▶ [GOAL]
From the line containing "family: Irpicaceae" through the end of the items, write the lines out again with "scientific name" replaced by "species" and everything else left as it is.
** Start RECORDS **
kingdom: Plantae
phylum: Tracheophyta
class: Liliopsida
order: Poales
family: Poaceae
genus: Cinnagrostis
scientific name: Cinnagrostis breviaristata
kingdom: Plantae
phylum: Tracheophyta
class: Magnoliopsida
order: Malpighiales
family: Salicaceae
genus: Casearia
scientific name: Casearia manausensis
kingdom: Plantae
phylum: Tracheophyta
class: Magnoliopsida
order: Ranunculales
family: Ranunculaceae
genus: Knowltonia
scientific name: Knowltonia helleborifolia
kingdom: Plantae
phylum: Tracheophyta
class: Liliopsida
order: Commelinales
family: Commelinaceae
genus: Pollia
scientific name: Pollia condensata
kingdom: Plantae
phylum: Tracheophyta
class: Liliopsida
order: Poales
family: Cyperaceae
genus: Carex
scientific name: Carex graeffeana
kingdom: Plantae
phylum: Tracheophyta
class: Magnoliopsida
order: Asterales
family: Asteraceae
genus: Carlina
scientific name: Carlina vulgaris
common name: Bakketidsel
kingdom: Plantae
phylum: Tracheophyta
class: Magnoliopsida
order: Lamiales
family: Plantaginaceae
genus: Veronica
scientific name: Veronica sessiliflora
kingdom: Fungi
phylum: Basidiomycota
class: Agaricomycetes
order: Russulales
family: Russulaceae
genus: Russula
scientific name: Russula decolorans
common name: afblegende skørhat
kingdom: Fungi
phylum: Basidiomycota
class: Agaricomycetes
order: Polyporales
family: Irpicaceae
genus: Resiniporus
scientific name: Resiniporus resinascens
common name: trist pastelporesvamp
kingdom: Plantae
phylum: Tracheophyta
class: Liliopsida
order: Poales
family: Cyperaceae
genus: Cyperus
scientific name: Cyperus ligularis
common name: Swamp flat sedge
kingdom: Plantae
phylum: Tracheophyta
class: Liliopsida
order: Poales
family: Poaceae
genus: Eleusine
** End RECORDS **
▶ [WRITTEN REPLY]
family: Irpicaceae
genus: Resiniporus
species: Resiniporus resinascens
common name: trist pastelporesvamp
kingdom: Plantae
phylum: Tracheophyta
class: Liliopsida
order: Poales
family: Cyperaceae
genus: Cyperus
species: Cyperus ligularis
common name: Swamp flat sedge
kingdom: Plantae
phylum: Tracheophyta
class: Liliopsida
order: Poales
family: Poaceae
genus: Eleusine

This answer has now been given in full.